S-expression -> application application -> (S-expression S-expression*)
- Conditional
- First, evaluate S-expression_test. Then, depending on the result, evaluate S-expression_result or S-expression_else.
- Note that in Lisp, you must define either if or cond; you can build the other out of whichever you choose.
S-expression -> conditional conditional -> (if S-expression_test S-expression_result S-expression_else)
- Quotation
- Return the S-expression without evaluating
S-expression -> quotation quotation -> (quote S-expression)
Notes on Lisp grammar
- We need to be careful, because right now the grammar we've written is ambiguous; conditional and application could look the same. To fix this, we need a rule to say "if it's a conditional, don't check whether it's an application."
The grammar productions are directly converted to rules. By associating grammar productions with rules, you can build an interpreter.
- We still need to create rules of define, lambda, and possibly set!. (NB: define is important only for recursive procedures and requires set! or some other additional machinery.)
This interpreter is commonly called eval.
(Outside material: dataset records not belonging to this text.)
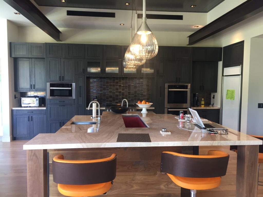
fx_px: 220
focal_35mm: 29
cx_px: 132
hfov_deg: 61.7
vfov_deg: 48.2
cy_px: 98
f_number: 2.2
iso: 64
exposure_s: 1/30
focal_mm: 4.15
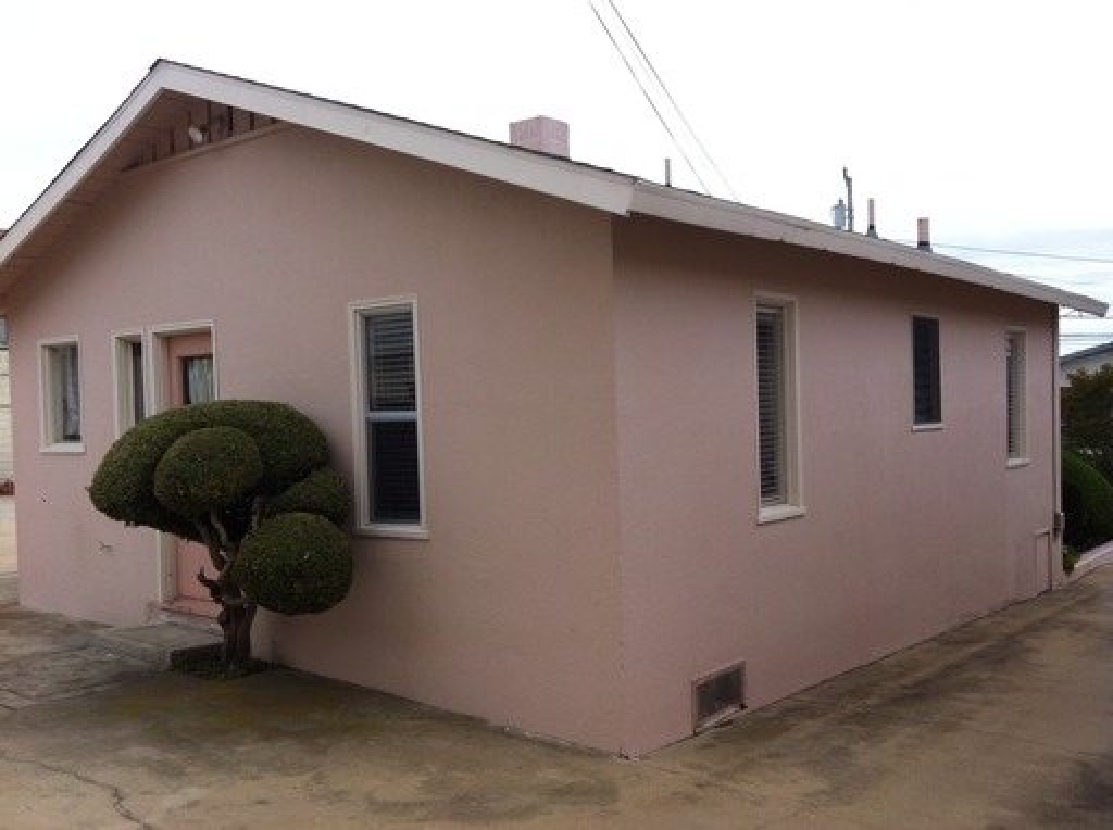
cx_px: 556
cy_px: 415
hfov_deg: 52.7
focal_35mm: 35
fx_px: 1123
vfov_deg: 40.6
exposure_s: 1/1588
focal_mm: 3.85
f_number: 2.8
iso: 80
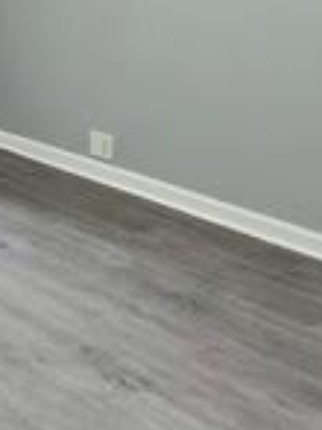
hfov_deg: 17.6
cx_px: -249
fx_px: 845
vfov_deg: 27.8
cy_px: 61
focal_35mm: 68
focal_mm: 2.2
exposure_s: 1/120
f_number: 1.9
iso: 200
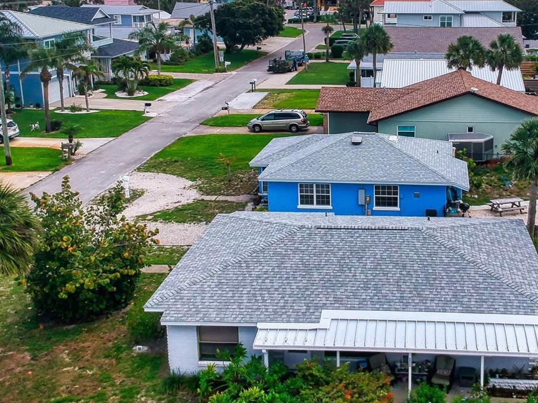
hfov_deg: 40.5
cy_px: 148
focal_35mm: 46
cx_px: 380
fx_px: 715
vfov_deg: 31.4
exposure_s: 1/2500
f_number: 2.6
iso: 101
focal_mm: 4.49
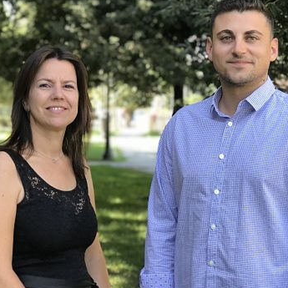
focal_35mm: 97
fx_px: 913
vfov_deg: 17.9
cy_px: 119
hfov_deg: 17.9
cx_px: 196
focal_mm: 6.6
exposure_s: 1/50
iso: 20
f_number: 2.8
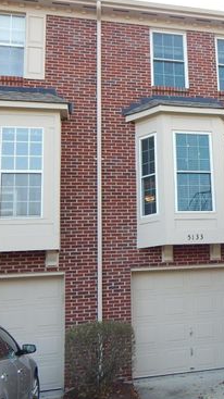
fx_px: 487
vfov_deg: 44.6
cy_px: 197
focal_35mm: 46
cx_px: 263
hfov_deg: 23.8
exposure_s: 1/125
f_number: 3.2
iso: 125
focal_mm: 5.6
We also need to define apply, which does important work.
- Once we have all of these things, we have an interpreter that can handle all of Lisp, because everything else can built out of these.
- So now we better understand why Lisp is cool. Because
- You can use Lisp to write a grammar for Lisp.
- The grammars of Java, Python, and most other languages have at least several pages of grammar rules. Lisp is so simple and elegant!